**ACTIVITY**. Through to the final line, write out the records below exactly, omitting any images they contain.

**MATERIAL FOR THIS TASK**.
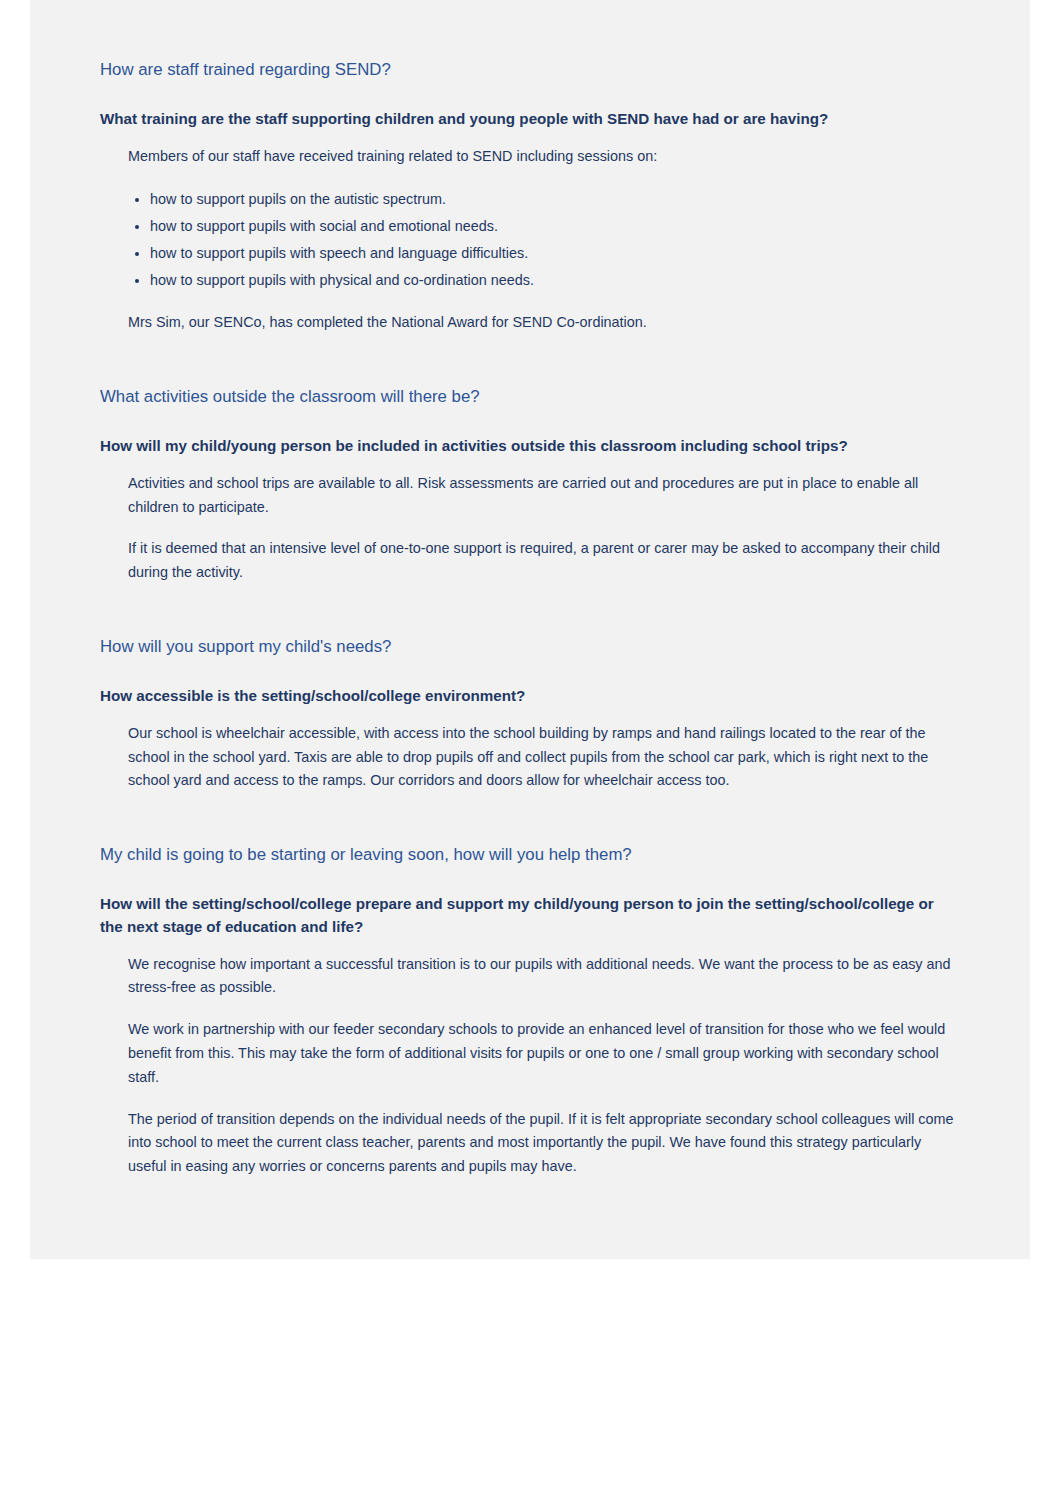How are staff trained regarding SEND?
What training are the staff supporting children and young people with SEND have had or are having?
Members of our staff have received training related to SEND including sessions on:
how to support pupils on the autistic spectrum.
how to support pupils with social and emotional needs.
how to support pupils with speech and language difficulties.
how to support pupils with physical and co-ordination needs.
Mrs Sim, our SENCo, has completed the National Award for SEND Co-ordination.
What activities outside the classroom will there be?
How will my child/young person be included in activities outside this classroom including school trips?
Activities and school trips are available to all. Risk assessments are carried out and procedures are put in place to enable all children to participate.
If it is deemed that an intensive level of one-to-one support is required, a parent or carer may be asked to accompany their child during the activity.
How will you support my child's needs?
How accessible is the setting/school/college environment?
Our school is wheelchair accessible, with access into the school building by ramps and hand railings located to the rear of the school in the school yard. Taxis are able to drop pupils off and collect pupils from the school car park, which is right next to the school yard and access to the ramps. Our corridors and doors allow for wheelchair access too.
My child is going to be starting or leaving soon, how will you help them?
How will the setting/school/college prepare and support my child/young person to join the setting/school/college or the next stage of education and life?
We recognise how important a successful transition is to our pupils with additional needs. We want the process to be as easy and stress-free as possible.
We work in partnership with our feeder secondary schools to provide an enhanced level of transition for those who we feel would benefit from this. This may take the form of additional visits for pupils or one to one / small group working with secondary school staff.
The period of transition depends on the individual needs of the pupil. If it is felt appropriate secondary school colleagues will come into school to meet the current class teacher, parents and most importantly the pupil. We have found this strategy particularly useful in easing any worries or concerns parents and pupils may have.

**ANSWER BELOW**.
How are staff trained regarding SEND?
What training are the staff supporting children and young people with SEND have had or are having?
Members of our staff have received training related to SEND including sessions on:
how to support pupils on the autistic spectrum.
how to support pupils with social and emotional needs.
how to support pupils with speech and language difficulties.
how to support pupils with physical and co-ordination needs.
Mrs Sim, our SENCo, has completed the National Award for SEND Co-ordination.
What activities outside the classroom will there be?
How will my child/young person be included in activities outside this classroom including school trips?
Activities and school trips are available to all. Risk assessments are carried out and procedures are put in place to enable all children to participate.
If it is deemed that an intensive level of one-to-one support is required, a parent or carer may be asked to accompany their child during the activity.
How will you support my child's needs?
How accessible is the setting/school/college environment?
Our school is wheelchair accessible, with access into the school building by ramps and hand railings located to the rear of the school in the school yard. Taxis are able to drop pupils off and collect pupils from the school car park, which is right next to the school yard and access to the ramps. Our corridors and doors allow for wheelchair access too.
My child is going to be starting or leaving soon, how will you help them?
How will the setting/school/college prepare and support my child/young person to join the setting/school/college or the next stage of education and life?
We recognise how important a successful transition is to our pupils with additional needs. We want the process to be as easy and stress-free as possible.
We work in partnership with our feeder secondary schools to provide an enhanced level of transition for those who we feel would benefit from this. This may take the form of additional visits for pupils or one to one / small group working with secondary school staff.
The period of transition depends on the individual needs of the pupil. If it is felt appropriate secondary school colleagues will come into school to meet the current class teacher, parents and most importantly the pupil. We have found this strategy particularly useful in easing any worries or concerns parents and pupils may have.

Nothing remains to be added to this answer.